__SOURCE PASSAGE__.
The Secret to a Juicier Apple

Did you know there’s a right way to eat an apple? I didn’t until I talked to the farmer who grows them.

(c) Ann Thompson

(c) AnnThompson

I thought that there was nothing that could improve my apple-eating experience. I was wrong. 

Before I reveal the secret, let’s talk about some possible options:

  1. Start at the thickest part, eat around the entire middle, and then eat the bottom and top.
  2. Start at the top near the stem and eat your way down toward the blossom end.
  3. Bite into the bottom and work toward the top.
  4. Take random bites around the apple until it is all eaten.
  5. Slice it

Perhaps how you eat an apple says a lot about your personality. (But that’s fodder for another blog post.)

It turns out that there is an optimal apple-eating method. How did I discover this secret?

I buy a share of Community Supported Agriculture (CSA) every year from a local farm. Every week I get an incredible box of fresh produce from June – October. The variety of colors and flavors is stunning. I’ve sometimes taken photos of the box contents. It really does make you want to eat vegetables and fruit – they look so fun and taste so fresh. There’s really nothing like it.

One of the other benefits is getting to know the farmer. One day when I was picking up my box, he was there eating an apple. We got talking about them – the varieties, weather, the challenges of growing them. It was then that he told me the secret to apple-eating, which I am passing on to you.

  1. Hold the apple in your hand with the stem end up.
  2. Bite the apple at the top near the stem.
  3. Work your way down toward the blossom end.
  4. Once you get to the bottom, repeat until you get all the way around the apple.
  5. If you haven’t gotten close enough to the core, repeat steps 1-4.

Here’s a photograph of my apple with a bite taken out of it to demonstrate the proper technique.

(c) Kathleen Thompson

(c) Kathleen Thompson

Why does this matter? –It maximizes the juice flow, making the apple taste sweeter and juicier. It’s kind of like going with the grain of the wood. The apple grows that way, and its grain runs in that direction.

What can we learn from this besides how to increase our apple-eating pleasure? –It helps to know the person who grows your food. Why?

__INFORMATION SUPPLIED__.
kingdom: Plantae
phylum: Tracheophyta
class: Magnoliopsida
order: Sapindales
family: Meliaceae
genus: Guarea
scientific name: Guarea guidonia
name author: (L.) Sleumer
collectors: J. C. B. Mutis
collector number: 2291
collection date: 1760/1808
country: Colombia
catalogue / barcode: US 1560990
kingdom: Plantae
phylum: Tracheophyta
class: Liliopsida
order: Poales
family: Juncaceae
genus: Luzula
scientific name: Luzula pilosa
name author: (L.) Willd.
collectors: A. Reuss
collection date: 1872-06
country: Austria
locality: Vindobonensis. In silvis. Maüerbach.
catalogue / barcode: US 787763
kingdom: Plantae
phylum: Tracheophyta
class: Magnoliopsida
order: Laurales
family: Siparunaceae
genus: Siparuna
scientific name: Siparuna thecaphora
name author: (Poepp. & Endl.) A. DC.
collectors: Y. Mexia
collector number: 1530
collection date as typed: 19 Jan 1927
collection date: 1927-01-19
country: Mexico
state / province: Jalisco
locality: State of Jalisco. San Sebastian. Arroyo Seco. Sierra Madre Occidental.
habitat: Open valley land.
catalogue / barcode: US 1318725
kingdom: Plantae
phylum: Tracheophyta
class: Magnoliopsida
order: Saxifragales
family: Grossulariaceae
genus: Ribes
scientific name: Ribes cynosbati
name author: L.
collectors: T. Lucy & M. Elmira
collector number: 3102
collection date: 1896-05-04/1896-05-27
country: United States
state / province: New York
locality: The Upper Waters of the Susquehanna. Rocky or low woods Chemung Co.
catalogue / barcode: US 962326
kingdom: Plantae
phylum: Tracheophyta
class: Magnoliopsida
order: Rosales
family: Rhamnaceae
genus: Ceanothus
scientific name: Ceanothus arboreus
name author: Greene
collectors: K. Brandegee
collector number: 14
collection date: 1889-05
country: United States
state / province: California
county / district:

__TASK GOAL__. In the apple-eating article, condense the paragraph that begins "One of the other benefits" into two or three sentences that keep its main facts.

__OUTPUT__. Another benefit is getting to know the farmer. One day while I was picking up my box, he was eating an apple, and we talked about varieties, weather and the challenges of growing apples. He then told me the secret to eating an apple, which I am passing on.